### Text passage:
------------------------------------------------------------------------
A.J. Nahmad, Watsco’s President, commented: “We continue to make good progress towards our goal of scaling Watsco’s customer-focused technologies to more and more contractors. Our e-commerce sales grew at nearly double the rate of overall sales, indicating more progress in scaling our industry-leading tools and platforms. We are also engaging with more contractors and technicians than ever before through our mobile platforms, which should generate more operating efficiencies over time. I am encouraged by our progress and we have produced great results, but I feel the bulk of the benefit from our technology investments remains ahead of us.”

Originally a manufacturing company, Watsco (NYSE:WSO) today only distributes air conditioning, heating, and refrigeration equipment, as well as related parts and supplies.

Infrastructure Distributors

Focusing on narrow product categories that can lead to economies of scale, infrastructure distributors sell essential goods that often enjoy more predictable revenue streams. For example, the ongoing inspection, maintenance, and replacement of pipes and water pumps are critical to a functioning society, rendering them non-discretionary. Lately, innovation to address trends like water conservation has driven incremental sales. But like the broader industrials sector, infrastructure distributors are also at the whim of economic cycles as external factors like interest rates can greatly impact commercial and residential construction projects that drive demand for infrastructure products.
------------------------------------------------------------------------
### Set task a:
Write out the Watsco passage word for word, from start to end.
The Watsco passage has nothing to do with the rows that follow it.

### Provided information:
------------------------------------------------------------------------
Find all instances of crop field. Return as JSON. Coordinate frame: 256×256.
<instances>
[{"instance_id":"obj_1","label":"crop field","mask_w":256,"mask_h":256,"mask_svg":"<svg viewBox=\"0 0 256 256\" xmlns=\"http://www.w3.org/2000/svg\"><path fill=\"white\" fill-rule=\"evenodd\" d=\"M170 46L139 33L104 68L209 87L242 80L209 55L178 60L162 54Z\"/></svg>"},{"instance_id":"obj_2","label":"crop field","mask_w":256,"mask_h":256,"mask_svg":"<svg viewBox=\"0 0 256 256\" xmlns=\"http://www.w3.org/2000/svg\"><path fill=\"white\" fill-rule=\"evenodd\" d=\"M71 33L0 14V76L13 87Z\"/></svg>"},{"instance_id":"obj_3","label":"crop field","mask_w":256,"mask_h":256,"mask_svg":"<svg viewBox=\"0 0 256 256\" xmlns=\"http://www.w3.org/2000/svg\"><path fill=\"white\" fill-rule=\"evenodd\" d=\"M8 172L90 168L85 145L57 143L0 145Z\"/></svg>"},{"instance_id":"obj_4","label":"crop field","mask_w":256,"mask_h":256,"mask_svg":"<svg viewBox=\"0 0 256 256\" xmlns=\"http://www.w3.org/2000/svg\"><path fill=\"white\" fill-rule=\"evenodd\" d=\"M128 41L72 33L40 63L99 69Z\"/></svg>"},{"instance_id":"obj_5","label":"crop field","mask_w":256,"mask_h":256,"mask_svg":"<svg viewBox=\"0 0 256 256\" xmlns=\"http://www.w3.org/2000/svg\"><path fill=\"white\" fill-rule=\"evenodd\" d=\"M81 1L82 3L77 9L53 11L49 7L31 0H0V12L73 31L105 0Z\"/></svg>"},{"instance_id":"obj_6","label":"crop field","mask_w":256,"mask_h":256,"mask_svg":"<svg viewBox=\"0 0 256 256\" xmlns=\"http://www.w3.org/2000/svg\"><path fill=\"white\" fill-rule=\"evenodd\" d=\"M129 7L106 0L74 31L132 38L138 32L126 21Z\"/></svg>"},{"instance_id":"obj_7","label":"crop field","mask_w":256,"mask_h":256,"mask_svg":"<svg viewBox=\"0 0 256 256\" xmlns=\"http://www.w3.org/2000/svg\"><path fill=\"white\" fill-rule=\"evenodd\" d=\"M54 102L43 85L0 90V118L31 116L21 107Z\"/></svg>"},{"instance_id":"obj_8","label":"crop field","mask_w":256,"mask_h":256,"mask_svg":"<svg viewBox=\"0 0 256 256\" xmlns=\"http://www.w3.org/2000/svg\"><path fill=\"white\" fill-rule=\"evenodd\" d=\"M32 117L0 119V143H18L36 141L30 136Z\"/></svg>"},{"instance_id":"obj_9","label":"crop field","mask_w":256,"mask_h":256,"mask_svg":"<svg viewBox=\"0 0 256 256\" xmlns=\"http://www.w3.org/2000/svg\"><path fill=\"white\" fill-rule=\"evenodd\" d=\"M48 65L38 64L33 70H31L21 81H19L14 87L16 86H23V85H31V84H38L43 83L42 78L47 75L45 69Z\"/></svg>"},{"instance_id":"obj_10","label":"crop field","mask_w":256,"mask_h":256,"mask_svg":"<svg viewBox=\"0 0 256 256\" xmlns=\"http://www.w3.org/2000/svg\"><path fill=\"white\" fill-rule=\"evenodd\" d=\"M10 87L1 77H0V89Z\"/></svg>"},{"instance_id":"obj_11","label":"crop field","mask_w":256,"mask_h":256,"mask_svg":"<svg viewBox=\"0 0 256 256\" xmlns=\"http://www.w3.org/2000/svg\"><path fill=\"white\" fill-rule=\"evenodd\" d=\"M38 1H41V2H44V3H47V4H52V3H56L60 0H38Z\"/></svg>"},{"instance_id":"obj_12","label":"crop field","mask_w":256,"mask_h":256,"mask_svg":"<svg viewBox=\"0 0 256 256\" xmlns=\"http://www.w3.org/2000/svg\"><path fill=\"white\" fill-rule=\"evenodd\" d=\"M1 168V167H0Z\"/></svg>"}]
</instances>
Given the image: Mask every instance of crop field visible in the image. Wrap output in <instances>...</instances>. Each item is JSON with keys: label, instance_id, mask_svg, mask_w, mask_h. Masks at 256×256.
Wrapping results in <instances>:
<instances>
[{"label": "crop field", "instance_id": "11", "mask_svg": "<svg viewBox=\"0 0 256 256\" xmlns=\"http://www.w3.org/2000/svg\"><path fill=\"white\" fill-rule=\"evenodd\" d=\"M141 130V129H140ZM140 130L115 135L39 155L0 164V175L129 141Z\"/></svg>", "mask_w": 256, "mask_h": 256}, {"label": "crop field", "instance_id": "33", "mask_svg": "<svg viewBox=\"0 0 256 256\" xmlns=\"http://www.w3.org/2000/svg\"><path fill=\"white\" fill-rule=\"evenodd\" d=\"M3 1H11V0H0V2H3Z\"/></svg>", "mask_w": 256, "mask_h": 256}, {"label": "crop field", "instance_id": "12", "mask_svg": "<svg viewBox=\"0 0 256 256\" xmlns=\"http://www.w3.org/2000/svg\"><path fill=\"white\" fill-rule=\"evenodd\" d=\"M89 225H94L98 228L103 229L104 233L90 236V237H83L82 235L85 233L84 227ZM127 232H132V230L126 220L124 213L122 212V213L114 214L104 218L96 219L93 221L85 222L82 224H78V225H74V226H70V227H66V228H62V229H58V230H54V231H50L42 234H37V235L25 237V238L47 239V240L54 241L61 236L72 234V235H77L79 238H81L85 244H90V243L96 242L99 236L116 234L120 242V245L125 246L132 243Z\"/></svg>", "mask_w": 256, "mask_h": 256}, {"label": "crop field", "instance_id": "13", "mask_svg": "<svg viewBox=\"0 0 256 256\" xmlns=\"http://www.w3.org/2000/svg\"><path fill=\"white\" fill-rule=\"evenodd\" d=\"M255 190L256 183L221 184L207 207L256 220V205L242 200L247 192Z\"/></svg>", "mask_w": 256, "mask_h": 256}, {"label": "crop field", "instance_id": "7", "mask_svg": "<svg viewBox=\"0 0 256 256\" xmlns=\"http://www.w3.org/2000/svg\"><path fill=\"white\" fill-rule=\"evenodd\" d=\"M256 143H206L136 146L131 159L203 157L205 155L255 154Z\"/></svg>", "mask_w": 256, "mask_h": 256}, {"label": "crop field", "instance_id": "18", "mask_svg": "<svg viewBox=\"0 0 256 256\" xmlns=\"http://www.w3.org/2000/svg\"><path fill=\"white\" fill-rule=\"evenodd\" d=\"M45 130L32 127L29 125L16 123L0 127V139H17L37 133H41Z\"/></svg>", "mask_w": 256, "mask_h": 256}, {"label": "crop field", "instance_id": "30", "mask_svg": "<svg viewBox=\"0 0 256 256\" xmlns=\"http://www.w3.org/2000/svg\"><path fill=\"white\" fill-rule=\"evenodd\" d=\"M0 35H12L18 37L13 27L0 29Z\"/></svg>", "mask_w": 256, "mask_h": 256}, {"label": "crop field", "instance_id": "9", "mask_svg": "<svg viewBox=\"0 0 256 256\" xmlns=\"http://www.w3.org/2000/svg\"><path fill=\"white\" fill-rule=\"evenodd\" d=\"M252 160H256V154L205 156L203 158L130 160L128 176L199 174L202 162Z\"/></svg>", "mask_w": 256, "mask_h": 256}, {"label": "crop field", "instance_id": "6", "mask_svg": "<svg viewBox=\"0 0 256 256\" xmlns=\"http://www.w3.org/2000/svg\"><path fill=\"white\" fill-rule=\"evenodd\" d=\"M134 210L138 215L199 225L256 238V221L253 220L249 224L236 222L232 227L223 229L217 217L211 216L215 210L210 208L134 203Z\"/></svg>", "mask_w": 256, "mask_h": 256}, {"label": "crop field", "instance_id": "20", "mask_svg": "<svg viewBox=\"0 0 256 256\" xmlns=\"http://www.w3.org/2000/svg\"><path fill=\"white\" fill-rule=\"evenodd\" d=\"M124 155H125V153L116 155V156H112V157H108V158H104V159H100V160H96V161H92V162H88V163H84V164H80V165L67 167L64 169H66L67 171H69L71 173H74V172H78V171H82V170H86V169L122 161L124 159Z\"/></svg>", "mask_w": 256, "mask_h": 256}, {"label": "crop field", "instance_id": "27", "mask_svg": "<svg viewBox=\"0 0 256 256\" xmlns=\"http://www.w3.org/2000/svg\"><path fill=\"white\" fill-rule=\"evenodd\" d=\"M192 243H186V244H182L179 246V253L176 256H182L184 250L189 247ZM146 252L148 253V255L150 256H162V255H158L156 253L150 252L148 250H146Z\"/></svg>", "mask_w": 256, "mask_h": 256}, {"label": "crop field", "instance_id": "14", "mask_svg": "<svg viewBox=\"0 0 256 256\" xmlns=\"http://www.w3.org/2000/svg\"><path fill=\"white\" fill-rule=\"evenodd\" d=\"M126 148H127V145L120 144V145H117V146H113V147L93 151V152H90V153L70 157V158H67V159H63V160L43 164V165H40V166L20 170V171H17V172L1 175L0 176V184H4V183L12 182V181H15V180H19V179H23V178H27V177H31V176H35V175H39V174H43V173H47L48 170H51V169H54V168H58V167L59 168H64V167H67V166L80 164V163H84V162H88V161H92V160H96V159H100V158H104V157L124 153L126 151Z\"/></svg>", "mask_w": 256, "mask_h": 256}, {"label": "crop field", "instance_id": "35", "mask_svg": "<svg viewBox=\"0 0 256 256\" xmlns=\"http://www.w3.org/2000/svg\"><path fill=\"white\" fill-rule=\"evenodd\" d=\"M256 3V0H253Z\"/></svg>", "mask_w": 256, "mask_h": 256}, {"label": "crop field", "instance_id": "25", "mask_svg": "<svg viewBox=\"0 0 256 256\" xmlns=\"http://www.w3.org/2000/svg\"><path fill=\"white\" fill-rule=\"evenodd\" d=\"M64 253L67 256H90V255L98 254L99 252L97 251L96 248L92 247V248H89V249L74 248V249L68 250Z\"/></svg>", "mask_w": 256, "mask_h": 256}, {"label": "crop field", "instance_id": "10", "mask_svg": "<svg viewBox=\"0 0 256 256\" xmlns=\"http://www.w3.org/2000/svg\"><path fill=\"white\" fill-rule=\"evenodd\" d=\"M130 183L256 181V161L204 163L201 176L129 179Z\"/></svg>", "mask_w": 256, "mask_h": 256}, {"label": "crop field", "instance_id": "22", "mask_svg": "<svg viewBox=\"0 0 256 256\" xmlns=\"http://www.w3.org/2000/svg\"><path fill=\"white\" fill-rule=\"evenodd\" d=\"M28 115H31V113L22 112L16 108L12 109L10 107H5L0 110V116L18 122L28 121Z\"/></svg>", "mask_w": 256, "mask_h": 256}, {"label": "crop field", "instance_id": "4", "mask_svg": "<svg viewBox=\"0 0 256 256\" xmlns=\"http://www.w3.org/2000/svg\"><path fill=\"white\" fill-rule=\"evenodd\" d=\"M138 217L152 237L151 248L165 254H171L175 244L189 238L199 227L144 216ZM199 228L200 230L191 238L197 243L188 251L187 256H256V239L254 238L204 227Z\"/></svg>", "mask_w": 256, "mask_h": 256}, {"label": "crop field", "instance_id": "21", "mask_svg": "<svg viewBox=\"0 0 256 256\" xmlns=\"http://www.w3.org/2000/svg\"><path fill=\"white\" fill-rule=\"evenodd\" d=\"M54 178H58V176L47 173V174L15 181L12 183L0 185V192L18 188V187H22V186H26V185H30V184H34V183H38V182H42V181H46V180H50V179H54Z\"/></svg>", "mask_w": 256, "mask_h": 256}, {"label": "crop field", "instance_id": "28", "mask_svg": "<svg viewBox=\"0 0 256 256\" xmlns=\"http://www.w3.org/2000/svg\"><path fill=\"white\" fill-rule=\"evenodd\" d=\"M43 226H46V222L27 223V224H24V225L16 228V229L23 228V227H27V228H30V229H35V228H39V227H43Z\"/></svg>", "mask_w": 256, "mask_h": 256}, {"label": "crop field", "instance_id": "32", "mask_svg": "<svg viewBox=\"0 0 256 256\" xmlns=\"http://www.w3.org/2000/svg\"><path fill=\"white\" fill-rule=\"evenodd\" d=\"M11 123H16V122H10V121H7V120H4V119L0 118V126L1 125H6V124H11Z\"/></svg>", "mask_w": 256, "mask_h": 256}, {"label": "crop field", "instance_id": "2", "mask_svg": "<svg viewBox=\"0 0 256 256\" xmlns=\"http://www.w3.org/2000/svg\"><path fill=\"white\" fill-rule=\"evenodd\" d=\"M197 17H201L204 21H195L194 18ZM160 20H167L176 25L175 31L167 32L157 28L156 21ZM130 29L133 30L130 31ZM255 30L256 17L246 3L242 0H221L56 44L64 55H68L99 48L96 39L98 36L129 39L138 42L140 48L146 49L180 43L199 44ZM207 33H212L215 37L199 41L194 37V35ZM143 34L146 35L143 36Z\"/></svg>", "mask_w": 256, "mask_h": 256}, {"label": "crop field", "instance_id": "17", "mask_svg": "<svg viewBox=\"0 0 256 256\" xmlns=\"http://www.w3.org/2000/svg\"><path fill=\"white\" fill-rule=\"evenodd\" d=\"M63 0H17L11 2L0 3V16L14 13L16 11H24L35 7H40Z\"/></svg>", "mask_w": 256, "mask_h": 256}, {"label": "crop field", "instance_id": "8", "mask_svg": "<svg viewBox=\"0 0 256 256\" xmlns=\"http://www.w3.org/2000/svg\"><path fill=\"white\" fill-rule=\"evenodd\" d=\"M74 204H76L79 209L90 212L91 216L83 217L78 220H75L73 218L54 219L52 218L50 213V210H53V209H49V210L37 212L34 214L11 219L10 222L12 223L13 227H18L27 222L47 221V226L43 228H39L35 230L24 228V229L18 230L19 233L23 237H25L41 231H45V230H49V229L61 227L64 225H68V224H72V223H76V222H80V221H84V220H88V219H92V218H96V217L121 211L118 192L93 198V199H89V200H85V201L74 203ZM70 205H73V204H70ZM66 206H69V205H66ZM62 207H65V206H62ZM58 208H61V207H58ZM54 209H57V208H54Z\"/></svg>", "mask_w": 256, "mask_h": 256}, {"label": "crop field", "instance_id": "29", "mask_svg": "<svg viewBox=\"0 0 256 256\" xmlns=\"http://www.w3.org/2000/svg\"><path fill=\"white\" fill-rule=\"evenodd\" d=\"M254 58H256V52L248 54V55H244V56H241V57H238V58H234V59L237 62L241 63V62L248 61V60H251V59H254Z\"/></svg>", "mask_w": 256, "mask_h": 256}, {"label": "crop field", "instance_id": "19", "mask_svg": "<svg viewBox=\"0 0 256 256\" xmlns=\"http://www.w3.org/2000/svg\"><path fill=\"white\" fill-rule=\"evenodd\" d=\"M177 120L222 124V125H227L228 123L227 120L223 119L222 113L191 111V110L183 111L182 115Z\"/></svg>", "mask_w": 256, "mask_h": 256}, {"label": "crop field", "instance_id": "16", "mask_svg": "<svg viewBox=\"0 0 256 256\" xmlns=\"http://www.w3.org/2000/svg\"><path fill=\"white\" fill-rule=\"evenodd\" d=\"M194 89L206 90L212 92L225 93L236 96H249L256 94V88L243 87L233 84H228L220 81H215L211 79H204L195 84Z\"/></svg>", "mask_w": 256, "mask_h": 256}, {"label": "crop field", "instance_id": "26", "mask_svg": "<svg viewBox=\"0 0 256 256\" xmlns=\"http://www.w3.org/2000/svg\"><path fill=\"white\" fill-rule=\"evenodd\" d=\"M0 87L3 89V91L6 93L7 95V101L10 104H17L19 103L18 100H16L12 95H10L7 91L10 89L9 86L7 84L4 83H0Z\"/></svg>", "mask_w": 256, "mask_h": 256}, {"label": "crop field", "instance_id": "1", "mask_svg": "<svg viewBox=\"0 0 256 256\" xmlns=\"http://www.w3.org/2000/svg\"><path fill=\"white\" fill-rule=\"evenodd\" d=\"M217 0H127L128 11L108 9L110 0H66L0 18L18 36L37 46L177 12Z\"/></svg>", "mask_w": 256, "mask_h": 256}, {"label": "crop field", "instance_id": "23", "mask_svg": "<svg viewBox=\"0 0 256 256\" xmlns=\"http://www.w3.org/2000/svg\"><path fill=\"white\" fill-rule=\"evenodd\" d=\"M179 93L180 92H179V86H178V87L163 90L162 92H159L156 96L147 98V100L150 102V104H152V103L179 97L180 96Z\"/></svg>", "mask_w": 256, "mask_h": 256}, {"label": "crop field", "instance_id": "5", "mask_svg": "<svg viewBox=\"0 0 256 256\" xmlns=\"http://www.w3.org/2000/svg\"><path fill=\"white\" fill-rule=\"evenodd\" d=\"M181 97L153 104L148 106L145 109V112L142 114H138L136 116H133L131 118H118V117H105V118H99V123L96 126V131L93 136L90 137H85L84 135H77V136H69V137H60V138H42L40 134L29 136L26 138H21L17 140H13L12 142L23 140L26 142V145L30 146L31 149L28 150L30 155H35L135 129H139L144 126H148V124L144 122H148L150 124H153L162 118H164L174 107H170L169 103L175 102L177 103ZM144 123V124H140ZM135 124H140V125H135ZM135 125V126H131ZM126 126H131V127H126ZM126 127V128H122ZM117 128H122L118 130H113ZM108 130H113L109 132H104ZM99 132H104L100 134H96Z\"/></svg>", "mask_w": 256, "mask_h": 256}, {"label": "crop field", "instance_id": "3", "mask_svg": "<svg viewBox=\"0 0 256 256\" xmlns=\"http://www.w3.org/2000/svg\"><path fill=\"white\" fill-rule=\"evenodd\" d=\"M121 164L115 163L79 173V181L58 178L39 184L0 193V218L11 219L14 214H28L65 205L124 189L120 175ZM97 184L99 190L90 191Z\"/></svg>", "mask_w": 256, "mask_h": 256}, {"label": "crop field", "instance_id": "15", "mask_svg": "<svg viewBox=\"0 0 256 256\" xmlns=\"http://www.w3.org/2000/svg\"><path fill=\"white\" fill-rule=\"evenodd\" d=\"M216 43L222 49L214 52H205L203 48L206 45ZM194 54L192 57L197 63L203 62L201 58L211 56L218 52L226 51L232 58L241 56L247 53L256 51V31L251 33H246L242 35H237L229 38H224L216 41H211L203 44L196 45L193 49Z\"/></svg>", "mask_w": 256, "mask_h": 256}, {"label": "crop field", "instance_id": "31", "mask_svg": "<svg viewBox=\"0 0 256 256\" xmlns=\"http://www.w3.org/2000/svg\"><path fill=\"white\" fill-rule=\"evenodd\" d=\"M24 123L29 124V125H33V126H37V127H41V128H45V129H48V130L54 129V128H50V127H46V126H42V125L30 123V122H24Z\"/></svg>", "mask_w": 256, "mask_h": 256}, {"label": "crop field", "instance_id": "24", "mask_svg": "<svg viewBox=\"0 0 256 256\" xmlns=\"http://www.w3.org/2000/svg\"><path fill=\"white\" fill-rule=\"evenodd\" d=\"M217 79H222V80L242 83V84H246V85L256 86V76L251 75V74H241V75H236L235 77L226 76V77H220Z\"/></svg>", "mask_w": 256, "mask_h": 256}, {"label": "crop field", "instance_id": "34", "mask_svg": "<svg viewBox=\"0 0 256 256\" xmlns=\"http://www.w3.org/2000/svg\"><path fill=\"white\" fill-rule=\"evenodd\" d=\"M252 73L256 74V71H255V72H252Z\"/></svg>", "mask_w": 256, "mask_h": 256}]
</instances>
------------------------------------------------------------------------
### Set task b:
Show each line of the rows that contains the string "JSON".

### Written answer a:
A.J. Nahmad, Watsco’s President, commented: “We continue to make good progress towards our goal of scaling Watsco’s customer-focused technologies to more and more contractors. Our e-commerce sales grew at nearly double the rate of overall sales, indicating more progress in scaling our industry-leading tools and platforms. We are also engaging with more contractors and technicians than ever before through our mobile platforms, which should generate more operating efficiencies over time. I am encouraged by our progress and we have produced great results, but I feel the bulk of the benefit from our technology investments remains ahead of us.”

Originally a manufacturing company, Watsco (NYSE:WSO) today only distributes air conditioning, heating, and refrigeration equipment, as well as related parts and supplies.

Infrastructure Distributors

Focusing on narrow product categories that can lead to economies of scale, infrastructure distributors sell essential goods that often enjoy more predictable revenue streams. For example, the ongoing inspection, maintenance, and replacement of pipes and water pumps are critical to a functioning society, rendering them non-discretionary. Lately, innovation to address trends like water conservation has driven incremental sales. But like the broader industrials sector, infrastructure distributors are also at the whim of economic cycles as external factors like interest rates can greatly impact commercial and residential construction projects that drive demand for infrastructure products.

### Written answer b:
Find all instances of crop field. Return as JSON. Coordinate frame: 256×256.
Given the image: Mask every instance of crop field visible in the image. Wrap output in <instances>...</instances>. Each item is JSON with keys: label, instance_id, mask_svg, mask_w, mask_h. Masks at 256×256.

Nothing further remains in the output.